Collected data:
=-=-=-=-=

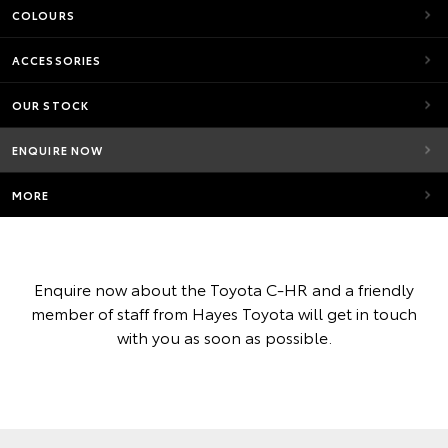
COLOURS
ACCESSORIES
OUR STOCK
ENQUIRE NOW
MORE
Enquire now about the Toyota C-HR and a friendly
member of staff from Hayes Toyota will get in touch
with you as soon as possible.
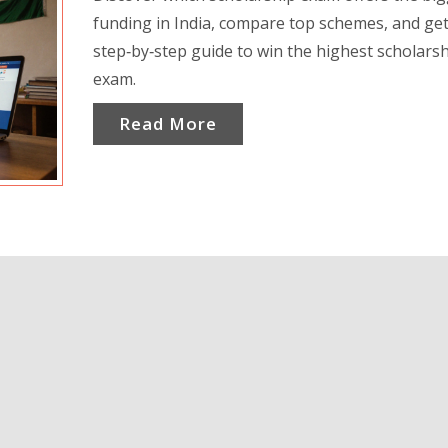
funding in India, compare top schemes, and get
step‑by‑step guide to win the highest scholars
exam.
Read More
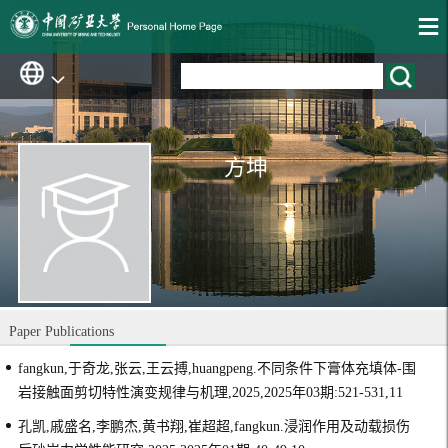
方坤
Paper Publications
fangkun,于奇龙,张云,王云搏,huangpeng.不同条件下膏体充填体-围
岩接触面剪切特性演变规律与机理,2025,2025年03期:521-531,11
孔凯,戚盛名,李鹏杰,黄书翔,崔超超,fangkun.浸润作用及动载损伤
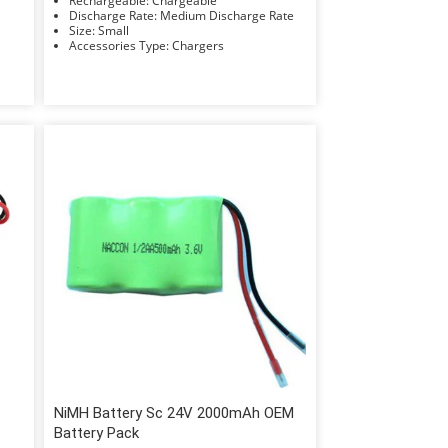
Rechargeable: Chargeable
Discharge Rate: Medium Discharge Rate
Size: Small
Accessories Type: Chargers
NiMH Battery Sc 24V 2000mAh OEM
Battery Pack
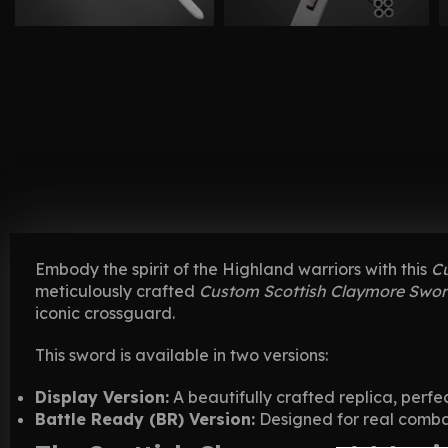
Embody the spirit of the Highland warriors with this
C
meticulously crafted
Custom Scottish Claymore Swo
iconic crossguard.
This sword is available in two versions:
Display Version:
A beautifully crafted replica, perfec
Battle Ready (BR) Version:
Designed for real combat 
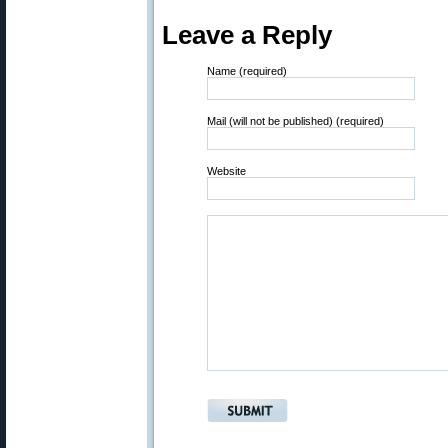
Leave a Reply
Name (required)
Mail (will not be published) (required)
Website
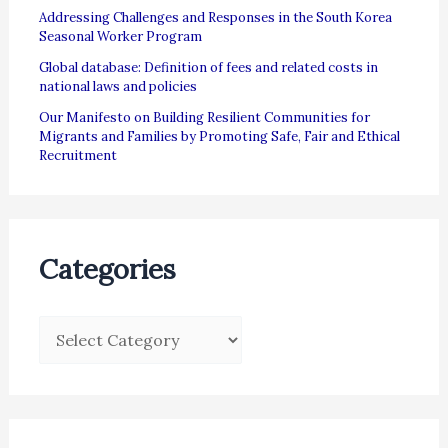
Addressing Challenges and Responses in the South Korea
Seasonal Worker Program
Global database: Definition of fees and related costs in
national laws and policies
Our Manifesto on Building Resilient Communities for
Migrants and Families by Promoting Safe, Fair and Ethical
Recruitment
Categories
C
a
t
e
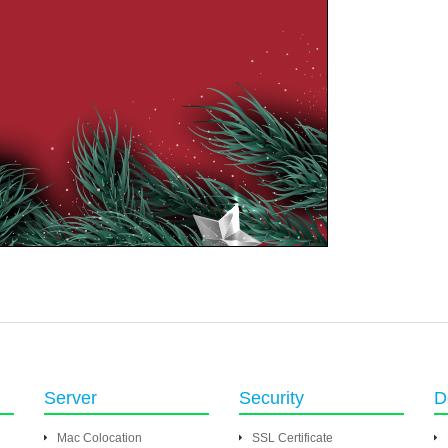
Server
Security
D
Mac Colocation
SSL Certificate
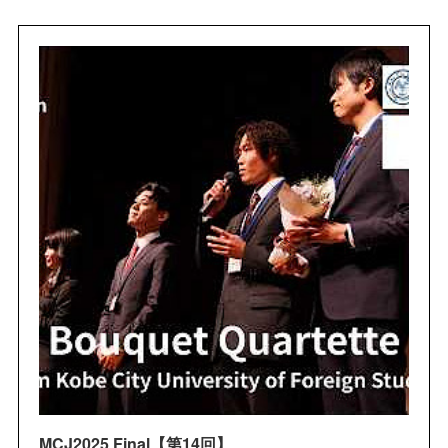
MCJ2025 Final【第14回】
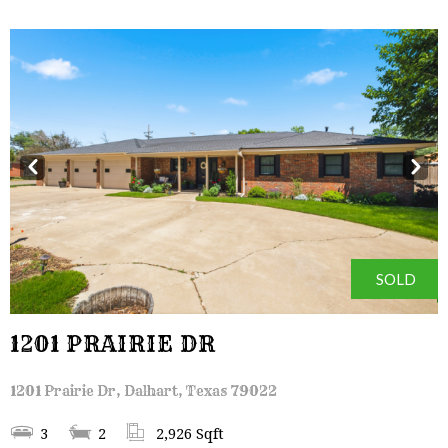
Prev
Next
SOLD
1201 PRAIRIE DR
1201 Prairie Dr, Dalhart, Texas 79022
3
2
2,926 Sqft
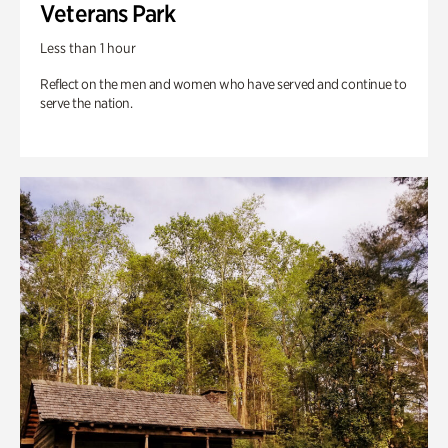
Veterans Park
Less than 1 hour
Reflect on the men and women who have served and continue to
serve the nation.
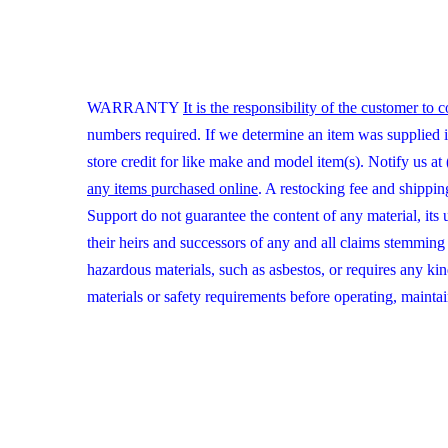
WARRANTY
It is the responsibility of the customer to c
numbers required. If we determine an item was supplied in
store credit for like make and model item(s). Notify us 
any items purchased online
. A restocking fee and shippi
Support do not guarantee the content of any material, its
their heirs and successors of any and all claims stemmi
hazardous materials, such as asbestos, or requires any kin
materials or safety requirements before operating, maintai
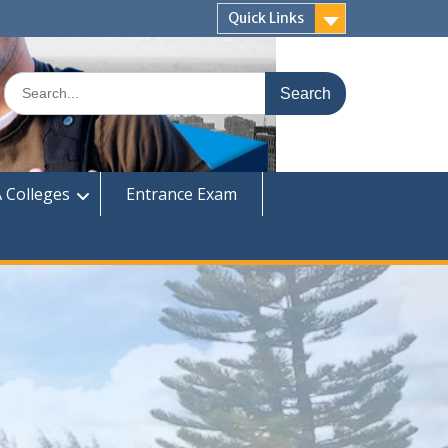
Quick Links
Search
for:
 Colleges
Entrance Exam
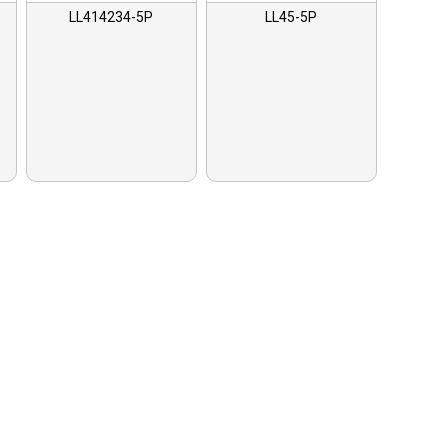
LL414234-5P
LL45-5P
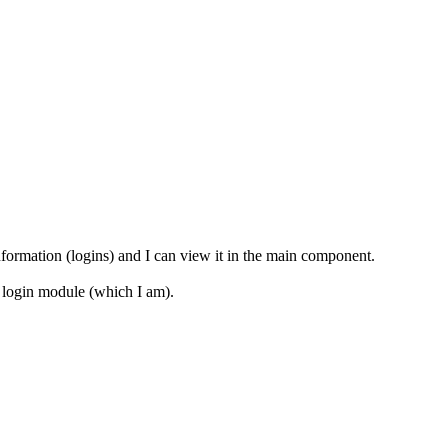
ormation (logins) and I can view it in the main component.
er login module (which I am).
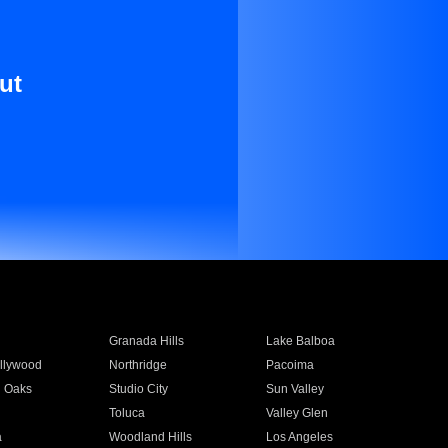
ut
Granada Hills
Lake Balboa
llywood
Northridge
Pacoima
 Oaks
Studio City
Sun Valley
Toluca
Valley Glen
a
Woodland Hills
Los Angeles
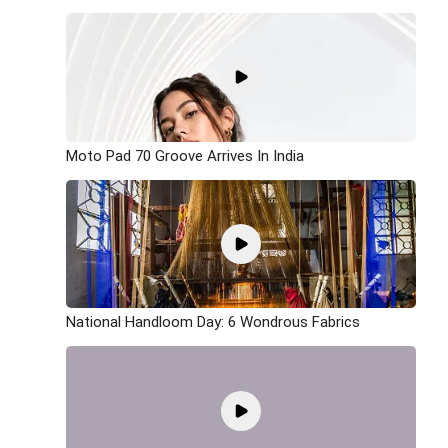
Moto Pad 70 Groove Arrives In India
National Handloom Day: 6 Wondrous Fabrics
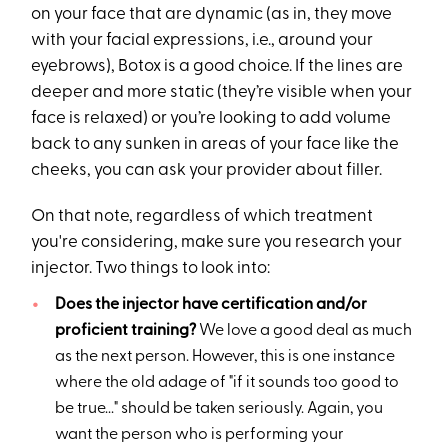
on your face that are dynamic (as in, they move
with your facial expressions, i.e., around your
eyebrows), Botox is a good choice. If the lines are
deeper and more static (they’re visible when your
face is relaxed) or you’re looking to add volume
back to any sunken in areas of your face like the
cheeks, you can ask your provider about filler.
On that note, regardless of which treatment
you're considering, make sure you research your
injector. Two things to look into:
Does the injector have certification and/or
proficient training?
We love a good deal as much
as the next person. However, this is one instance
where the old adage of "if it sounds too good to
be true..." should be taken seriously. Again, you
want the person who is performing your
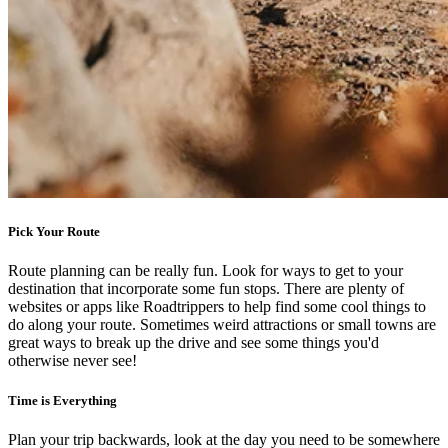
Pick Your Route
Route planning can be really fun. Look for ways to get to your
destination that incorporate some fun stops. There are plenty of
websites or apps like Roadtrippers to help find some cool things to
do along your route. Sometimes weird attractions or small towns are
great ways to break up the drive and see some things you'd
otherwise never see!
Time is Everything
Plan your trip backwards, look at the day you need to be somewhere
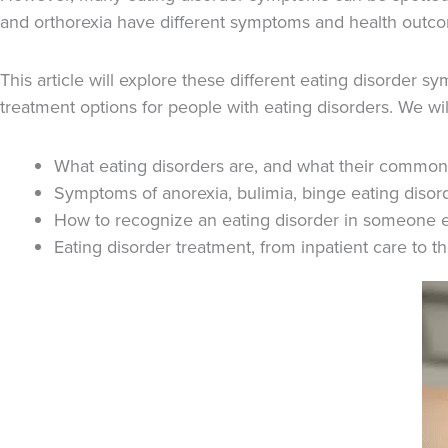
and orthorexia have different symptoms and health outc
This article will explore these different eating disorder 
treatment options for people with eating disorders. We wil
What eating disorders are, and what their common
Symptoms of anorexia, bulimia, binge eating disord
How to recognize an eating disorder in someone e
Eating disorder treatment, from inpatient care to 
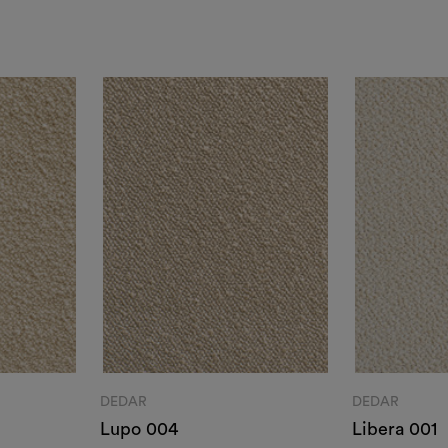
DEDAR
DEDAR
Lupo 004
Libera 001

=-=-=-=-=

Your objective: The copy should hold every entry above word for word and none of the pictures.

Answer space:
COLOURS
ACCESSORIES
OUR STOCK
ENQUIRE NOW
MORE
Enquire now about the Toyota C-HR and a friendly
member of staff from Hayes Toyota will get in touch
with you as soon as possible.
funding in India, compare top schemes, and get
step‑by‑step guide to win the highest scholars
exam.
Read More
方坤
Paper Publications
fangkun,于奇龙,张云,王云搏,huangpeng.不同条件下膏体充填体-围
岩接触面剪切特性演变规律与机理,2025,2025年03期:521-531,11
孔凯,戚盛名,李鹏杰,黄书翔,崔超超,fangkun.浸润作用及动载损伤
Rechargeable: Chargeable
Discharge Rate: Medium Discharge Rate
Size: Small
Accessories Type: Chargers
NiMH Battery Sc 24V 2000mAh OEM
Battery Pack
Embody the spirit of the Highland warriors with this
C
meticulously crafted
Custom Scottish Claymore Swo
iconic crossguard.
This sword is available in two versions:
Display Version:
A beautifully crafted replica, perfec
Battle Ready (BR) Version:
Designed for real combat 
Leave a Reply
Name (required)
Mail (will not be published) (required)
Website
Addressing Challenges and Responses in the South Korea
Seasonal Worker Program
Global database: Definition of fees and related costs in
national laws and policies
Our Manifesto on Building Resilient Communities for
Migrants and Families by Promoting Safe, Fair and Ethical
Recruitment
Categories
C
a
t
e
Server
Security
D
Mac Colocation
SSL Certificate
MCJ2025 Final【第14回】
Prev
Next
SOLD
1201 PRAIRIE DR
1201 Prairie Dr, Dalhart, Texas 79022
3
2
2,926 Sqft
Veterans Park
Less than 1 hour
Reflect on the men and women who have served and continue to
serve the nation.
WARRANTY
It is the responsibility of the customer to c
numbers required. If we determine an item was supplied in
store credit for like make and model item(s). Notify us 
any items purchased online
. A restocking fee and shippi
Support do not guarantee the content of any material, its
their heirs and successors of any and all claims stemmi
hazardous materials, such as asbestos, or requires any kin
materials or safety requirements before operating, maintai
Quick Links
Search
for:
 Colleges
Entrance Exam
LL414234-5P
LL45-5P
ormation (logins) and I can view it in the main component.
er login module (which I am).
ut
Granada Hills
Lake Balboa
llywood
Northridge
Pacoima
 Oaks
Studio City
Sun Valley
Toluca
Valley Glen
a
Woodland Hills
Los Angeles
Moto Pad 70 Groove Arrives In India
National Handloom Day: 6 Wondrous Fabrics
on your face that are dynamic (as in, they move
with your facial expressions, i.e., around your
eyebrows), Botox is a good choice. If the lines are
deeper and more static (they’re visible when your
face is relaxed) or you’re looking to add volume
back to any sunken in areas of your face like the
cheeks, you can ask your provider about filler.
On that note, regardless of which treatment
you're considering, make sure you research your
injector. Two things to look into:
Does the injector have certification and/or
proficient training?
We love a good deal as much
as the next person. However, this is one instance
where the old adage of "if it sounds too good to
be true..." should be taken seriously. Again, you
want the person who is performing your
Pick Your Route
Route planning can be really fun. Look for ways to get to your
destination that incorporate some fun stops. There are plenty of
websites or apps like Roadtrippers to help find some cool things to
do along your route. Sometimes weird attractions or small towns are
great ways to break up the drive and see some things you'd
otherwise never see!
Time is Everything
Plan your trip backwards, look at the day you need to be somewhere
and orthorexia have different symptoms and health outc
This article will explore these different eating disorder 
treatment options for people with eating disorders. We wil
What eating disorders are, and what their common
Symptoms of anorexia, bulimia, binge eating disord
How to recognize an eating disorder in someone e
Eating disorder treatment, from inpatient care to 
DEDAR
DEDAR
Lupo 004
Libera 001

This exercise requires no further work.